Two of these 'friends' were Geoffrey Howe, who sat silently throughout the tributes, and Michael Heseltine, who stayed away altogether.
In the Commons, it was her friend Conor Burns who mingled just the right amount of personal recollection with her international political accomplishments. He paid moving tribute to The Great Lady from the very seat in Parliament where she made her maiden speech, and the place to which she returned after leaving No10. He ended with her own account of attending Mass at the Church of the Holy Cross in Warsaw in 1993:
Every nook and cranny was packed, and the choral singing of unfamiliar Polish hymns was all the more uplifting because I could not understand the verses. It forced me to try to imagine what the congregation was asking of God. Foreign though this experience was, it also gave me a comforting feeling that I was but one soul among many, in a fellowship of believers that crossed nations and denominations. When the priest rose to give the sermon, however, I had the sense that I had suddenly become the centre of attention. Heads turned and people smiled at me. As the priest began, someone translated his words. He recalled that during the dark days of Communism, they had been aware of voices from the outside world offering hope of a different and better life. The voices were many, often eloquent, and all were welcome to a people starved so long of truth as well as freedom. But Poles had come to identify with one voice in particular - my own. Even when that voice had been relayed through the distorting loudspeaker of the Soviet propaganda, they had heard through the distortions the message of truth and hope. Well, Communism had fallen, and a new democratic order had replaced it. But they had not fully felt the change, nor truly believed in its reality, until today, when they finally saw me in their own church. The priest finished his sermon, and the service continued. But the kindness of the priest and the parishioners had not been exhausted. At the end of Mass I was invited to stand in front of the altar. When I did so, lines of children presented me with little bouquets while their mothers and fathers applauded.
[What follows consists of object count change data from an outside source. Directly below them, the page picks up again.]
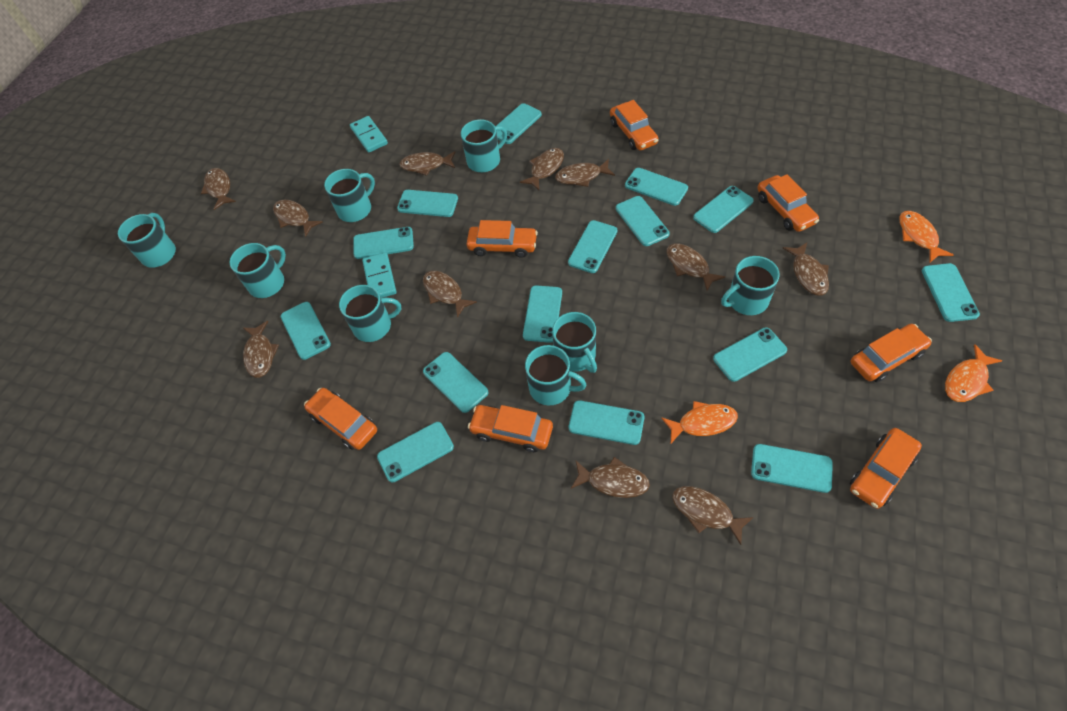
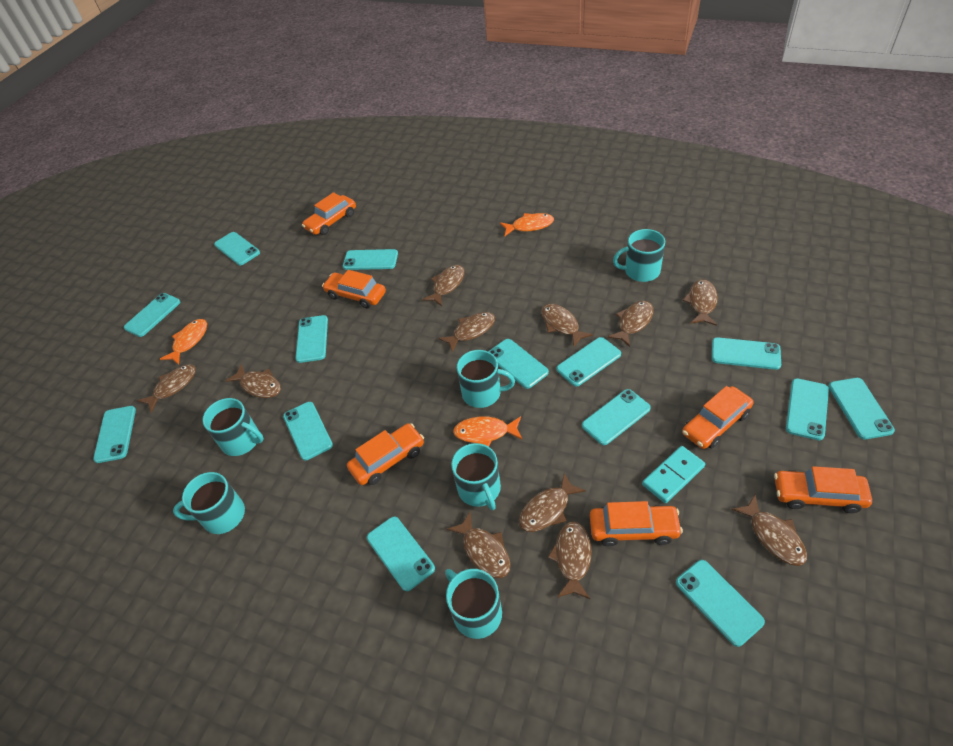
orange car: 7 -> 6
turquoise domino: 2 -> 1
turquoise mug: 8 -> 6
turquoise phone: 15 -> 14

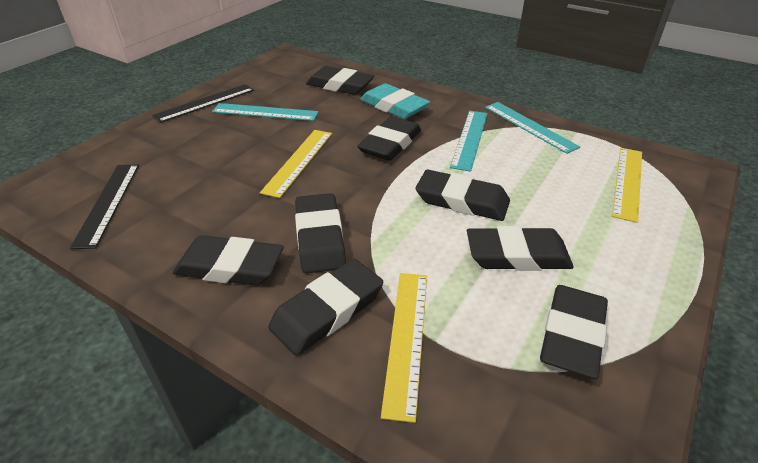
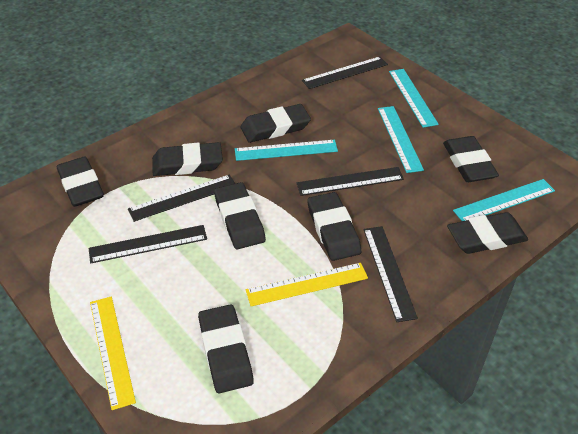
black ruler: 2 -> 5
turquoise eraser: 1 -> 0
turquoise ruler: 3 -> 4
yellow ruler: 3 -> 2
...Of course, no human mind, nor any conceivable computer, can calculate the sum total of my career in politics in terms of happiness, achievement and virtue. Nor, indeed, of their opposites. It follows, therefore, that the full accounting of how my political work affected the lives of others is something we will only know on Judgment Day. It is an awesome and unsettling thought. But it comforts me, that when I stand up to hear the verdict, I will at least have the people of the Church of the Holy Cross in Warsaw in court as character witnesses.